The couple’s child was enrolled, but CAC didn’t stop there. CAC’s multiple services enabled the family to dig out of debt, and realize their goals of increasing their income and purchasing a home. “It sounded too good to be true,” Tanor told the attentive audience, referring to a CAC program that matched the family’s $4,000 savings $2 for every $1, enabling them to amass $12,000 to purchase a home in Columbia. “This is what helped push our family out of poverty and become self-sufficient,” said Tanor.
The family’s future continues to look rosy. Tanor, who obtained her GED in 2014, is on schedule to complete her registered nursing degree at Howard Community College this December, her husband works at a full-time job that pays much better than his previous one, and both children have graduated from the Head Start program and are thriving in the Howard County Public School System.
“My husband and I now have a new goal – to save for our children’s college education and to remain debt free on all our credit cards,” she declared. “Our lives look very, very different than a few years ago when we walked into Community Action Council’s office. We were so desperate.…. With CAC’s support our lives are changed for the better and forever,” declared Tanor. The excitement for the Tanors’ accomplishments was palpable when the audience rose to its feet and clapped enthusiastically.
The event’s emcee, Dick Story, stated that CAC’s two-generation approach, which focuses on the needs of both children and their parents in order to end multi-generational poverty, benefits families and the community as a whole because people who are doing well become motivated employees, active consumers and engaged citizens.
President and Chief Executive Officer of Howard Bank Mary Ann Scully delivered the keynote address, drawing on a thought experiment developed by famous investor Warren Buffett.
In this thought process, Buffet imagined an unborn child designing the world he or she would soon enter, not knowing what “lottery ticket” he or she would draw. For example, the unborn child could not foresee his or her gender, race, birth country, or level of wealth.
“We are, relatively-speaking, people who drew a good ticket,” the speaker told the audience.
But living in Howard County, the fourth wealthiest county in the United States is a double-edged sword. The county’s high cost of living makes it easier for people “to fall off the rails,” stated the banker, citing United Way’s Asset Limited, Income Constrained, But Employed Individual (ALICE) as a way to measure individuals and families who work but cannot afford the basic necessities of life. In Maryland, a family falls into this ALICE category if it makes about $60,000 or less a year, but in affluent Howard County that figure rises to $76,000 a year, according to the speaker. This translates into 22 percent of Howard County’s population that works, but cannot make ends meet.
“The greatest gift CAC gives to this community is the fact that it’s focused on self-sufficiency… It gives people a choice,” stated the banker. “Certain people who draw a bad ticket in the lottery of life don’t have that choice – they don’t have the opportunity, they don’t have the access to do something better.”
“We understand there are compatriots in this county who didn’t draw as good a lottery ticket as we did…. We all care about the community or we wouldn’t be here this evening,” continued Scully. “What action can we take?

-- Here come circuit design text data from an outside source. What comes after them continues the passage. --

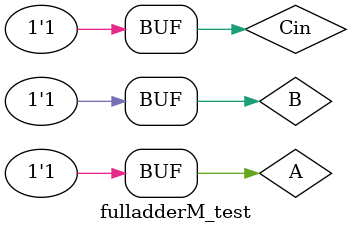
<source format=v>
`timescale 1ns / 1ps


module fulladderM_test;

	// Inputs
	reg Cin;
	reg A;
	reg B;

	// Outputs
	wire F;
	wire Cout;

	// Instantiate the Unit Under Test (UUT)
	fulladderM uut (
		.Cin(Cin), 
		.A(A), 
		.B(B), 
		.F(F), 
		.Cout(Cout)
	);

	initial begin
		// Initialize Inputs
		Cin = 0;
		A = 0;
		B = 0;

		// Wait 100 ns for global reset to finish
		#200;
        
		// Add stimulus here
		A=0; B=0; Cin=1;
		
		#200;
		A=0; B=1; Cin=0;
		
		#200;
		A=0; B=1; Cin=1;
		
		#200;
		A=1; B=0; Cin=0;
		
		#200;
		A=1; B=0; Cin=1;
		
		#200;
		A=1; B=1; Cin=0;
		
		#200;
		A=1; B=1; Cin=1;
	end
      
endmodule


</source>
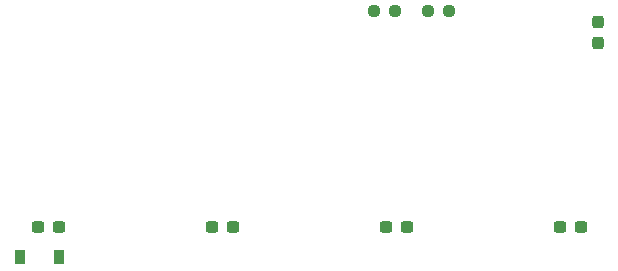
<source format=gbp>
%TF.GenerationSoftware,KiCad,Pcbnew,(6.0.11)*%
%TF.CreationDate,2023-05-24T21:09:08+09:00*%
%TF.ProjectId,power,706f7765-722e-46b6-9963-61645f706362,rev?*%
%TF.SameCoordinates,Original*%
%TF.FileFunction,Paste,Bot*%
%TF.FilePolarity,Positive*%
%FSLAX46Y46*%
G04 Gerber Fmt 4.6, Leading zero omitted, Abs format (unit mm)*
G04 Created by KiCad (PCBNEW (6.0.11)) date 2023-05-24 21:09:08*
%MOMM*%
%LPD*%
G01*
G04 APERTURE LIST*
G04 Aperture macros list*
%AMRoundRect*
0 Rectangle with rounded corners*
0 $1 Rounding radius*
0 $2 $3 $4 $5 $6 $7 $8 $9 X,Y pos of 4 corners*
0 Add a 4 corners polygon primitive as box body*
4,1,4,$2,$3,$4,$5,$6,$7,$8,$9,$2,$3,0*
0 Add four circle primitives for the rounded corners*
1,1,$1+$1,$2,$3*
1,1,$1+$1,$4,$5*
1,1,$1+$1,$6,$7*
1,1,$1+$1,$8,$9*
0 Add four rect primitives between the rounded corners*
20,1,$1+$1,$2,$3,$4,$5,0*
20,1,$1+$1,$4,$5,$6,$7,0*
20,1,$1+$1,$6,$7,$8,$9,0*
20,1,$1+$1,$8,$9,$2,$3,0*%
G04 Aperture macros list end*
%ADD10RoundRect,0.237500X0.300000X0.237500X-0.300000X0.237500X-0.300000X-0.237500X0.300000X-0.237500X0*%
%ADD11RoundRect,0.237500X-0.250000X-0.237500X0.250000X-0.237500X0.250000X0.237500X-0.250000X0.237500X0*%
%ADD12RoundRect,0.237500X-0.237500X0.300000X-0.237500X-0.300000X0.237500X-0.300000X0.237500X0.300000X0*%
%ADD13R,0.900000X1.200000*%
%ADD14RoundRect,0.237500X0.250000X0.237500X-0.250000X0.237500X-0.250000X-0.237500X0.250000X-0.237500X0*%
G04 APERTURE END LIST*
D10*
%TO.C,C4*%
X142994500Y-101352000D03*
X141269500Y-101352000D03*
%TD*%
D11*
%TO.C,R1*%
X144775500Y-83064000D03*
X146600500Y-83064000D03*
%TD*%
D12*
%TO.C,C2*%
X159150000Y-83979500D03*
X159150000Y-85704500D03*
%TD*%
D10*
%TO.C,C5*%
X157726500Y-101352000D03*
X156001500Y-101352000D03*
%TD*%
%TO.C,C3*%
X113530500Y-101352000D03*
X111805500Y-101352000D03*
%TD*%
%TO.C,C6*%
X128262500Y-101352000D03*
X126537500Y-101352000D03*
%TD*%
D13*
%TO.C,D1*%
X113556000Y-103892000D03*
X110256000Y-103892000D03*
%TD*%
D14*
%TO.C,R2*%
X142028500Y-83064000D03*
X140203500Y-83064000D03*
%TD*%
M02*

</source>
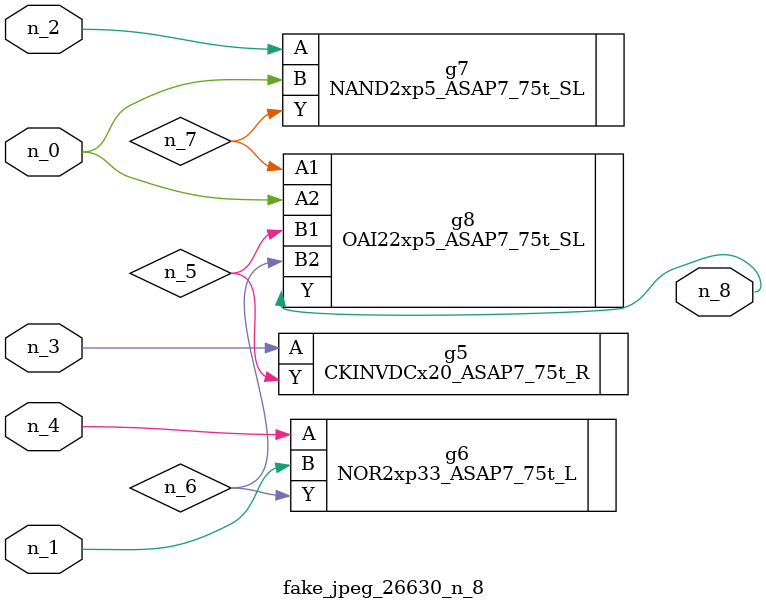
<source format=v>
module fake_jpeg_26630_n_8 (n_3, n_2, n_1, n_0, n_4, n_8);

input n_3;
input n_2;
input n_1;
input n_0;
input n_4;

output n_8;

wire n_6;
wire n_5;
wire n_7;

CKINVDCx20_ASAP7_75t_R g5 ( 
.A(n_3),
.Y(n_5)
);

NOR2xp33_ASAP7_75t_L g6 ( 
.A(n_4),
.B(n_1),
.Y(n_6)
);

NAND2xp5_ASAP7_75t_SL g7 ( 
.A(n_2),
.B(n_0),
.Y(n_7)
);

OAI22xp5_ASAP7_75t_SL g8 ( 
.A1(n_7),
.A2(n_0),
.B1(n_5),
.B2(n_6),
.Y(n_8)
);


endmodule
</source>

I would suggest all of us can do something financially. We can because we drew one of the better lottery tickets.” Scully pledged to increase Howard Bank’s contribution to CAC tenfold compared to its previous giving level.
Others who spoke included Chief Administrative Judge of Baltimore Circuit Court Judge Marcella Holland (Rev. Holland’s daughter), and CAC Board Vice Chairperson Sean Harbaugh.
Holland urged the audience to continue supporting CAC. “There’s still a poverty level that’s unacceptable in this country,” she asserted. “Keep pressing on. The community needs you.”
Harbaugh thanked the ballroom full of people for supporting the organization, including volunteers who donated 55,500 hours to CAC during the last five years.
Also during the dinner, Rev. Paige Getty, Senior Minister of Unitarian Universalist Congregation of Columbia, and Rev. Dr. Robert Turner, Senior Pastor of St. John Baptist Church in Columbia and a CAC Board member, presented CAC a check for $2,500. It was raised at an interfaith service in September that commemorated the 50th anniversary of the first worship service held in Columbia.
The event’s presenting sponsors were BGE, Giant, Howard 7 Rotary Clubs, Ken and Linda Solow, the Mikulis Family and Pinnacle Advisory Group. Dozens of other organizations and individuals sponsored the event at the gold, premier, champion and supporter levels.
Attendees lavished praise on the evening’s program.
Ann Neale said she loved the keynote speaker’s metaphor about the lottery. “Many of us are set up from the beginning to succeed,” she acknowledged.
“(The event) gives you hope,” noted Ron Carlson “It reenergizes you for wanting to make a difference.”
Former Howard County Council Member Courtney Watson said, “It was inspiring to hear about the Tanor family and their journey, and how CAC helped get them on their feet over a period of four years. It reinforces how important it is for us to give every day to make the lives of people better.”